As in this question , except that I want to have queries returning a mixed body of objects:
>>> Product.objects.all() [<SimpleProduct: ...>, <OtherProduct: ...>, <BlueProduct: ...>, ...]
I realized that I can’t just set Product.Meta.abstract to true or otherwise just OR along with requests for different objects. Ok, but these are all subclasses of the general class, so if I leave my superclass as non-abstract, I should be happy as long as I can get his manager to return objects of the corresponding class. The request code in django does its thing and simply calls Product () calls. It sounds simple enough, except that it explodes when I redefine Product.__new__ , I guess because of __metaclass__ in Model ... Here is a non-jango code that behaves very well as I want it:
class Top(object): _counter = 0 def __init__(self, arg): Top._counter += 1 print "Top#__init__(%s) called %d times" % (arg, Top._counter) class A(Top): def __new__(cls, *args, **kwargs): if cls is A and len(args) > 0: if args[0] is B.fav: return B(*args, **kwargs) elif args[0] is C.fav: return C(*args, **kwargs) else: print "PRETENDING TO BE ABSTRACT" return None
But this fails if I inherit from django.db.models.Model instead of object :
File "/home/martin/beehive/apps/hello_world/models.py", line 50, in <module> A(0) TypeError: unbound method __new__() must be called with A instance as first argument (got ModelBase instance instead)

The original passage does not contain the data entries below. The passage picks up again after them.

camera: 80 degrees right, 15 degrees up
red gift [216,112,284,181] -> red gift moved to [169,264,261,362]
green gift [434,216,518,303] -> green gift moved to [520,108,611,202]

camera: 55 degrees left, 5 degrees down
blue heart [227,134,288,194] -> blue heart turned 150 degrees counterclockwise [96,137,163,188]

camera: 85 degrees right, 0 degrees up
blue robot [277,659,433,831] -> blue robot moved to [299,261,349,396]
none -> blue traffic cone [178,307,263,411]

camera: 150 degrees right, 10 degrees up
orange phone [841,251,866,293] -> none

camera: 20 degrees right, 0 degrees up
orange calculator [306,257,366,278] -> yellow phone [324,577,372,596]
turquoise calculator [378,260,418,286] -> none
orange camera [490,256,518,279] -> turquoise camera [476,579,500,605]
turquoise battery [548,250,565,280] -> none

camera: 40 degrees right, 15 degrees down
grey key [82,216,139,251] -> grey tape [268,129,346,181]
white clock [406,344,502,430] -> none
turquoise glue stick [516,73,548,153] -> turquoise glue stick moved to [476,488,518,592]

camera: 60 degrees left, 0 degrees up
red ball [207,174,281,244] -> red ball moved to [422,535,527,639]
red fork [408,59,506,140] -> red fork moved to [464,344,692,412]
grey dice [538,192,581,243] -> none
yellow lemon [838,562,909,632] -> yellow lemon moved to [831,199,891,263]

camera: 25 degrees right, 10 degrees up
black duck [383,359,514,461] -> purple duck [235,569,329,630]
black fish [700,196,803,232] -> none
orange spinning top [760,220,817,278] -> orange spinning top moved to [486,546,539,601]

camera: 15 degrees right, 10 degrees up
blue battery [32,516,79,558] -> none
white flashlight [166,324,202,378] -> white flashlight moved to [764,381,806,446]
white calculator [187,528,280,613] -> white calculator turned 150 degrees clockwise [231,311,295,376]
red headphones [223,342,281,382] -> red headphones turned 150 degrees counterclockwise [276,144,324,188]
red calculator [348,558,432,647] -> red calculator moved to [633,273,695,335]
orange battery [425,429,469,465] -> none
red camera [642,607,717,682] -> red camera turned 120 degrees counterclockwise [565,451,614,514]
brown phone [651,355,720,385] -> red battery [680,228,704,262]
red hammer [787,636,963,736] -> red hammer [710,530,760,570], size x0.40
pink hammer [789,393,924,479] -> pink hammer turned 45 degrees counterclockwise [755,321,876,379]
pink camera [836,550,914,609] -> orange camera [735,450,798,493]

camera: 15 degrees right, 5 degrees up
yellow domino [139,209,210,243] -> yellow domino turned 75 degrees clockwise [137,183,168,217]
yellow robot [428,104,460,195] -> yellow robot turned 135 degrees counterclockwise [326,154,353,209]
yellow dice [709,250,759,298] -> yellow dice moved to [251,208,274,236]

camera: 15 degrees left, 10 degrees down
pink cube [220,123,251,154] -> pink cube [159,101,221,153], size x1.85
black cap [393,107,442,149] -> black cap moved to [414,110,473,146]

Which one is a crappy return line; I also cannot enter the frame of my __new__ code in the debugger. I tried super(A, cls) , Top , super(A, A) in different ways, and all of the above, combined with passing cls as the first argument __new__ all to no avail. Why does it hit me so hard? Do I have to define django metaclasses to be able to fix this, or is there a better way to achieve my goals?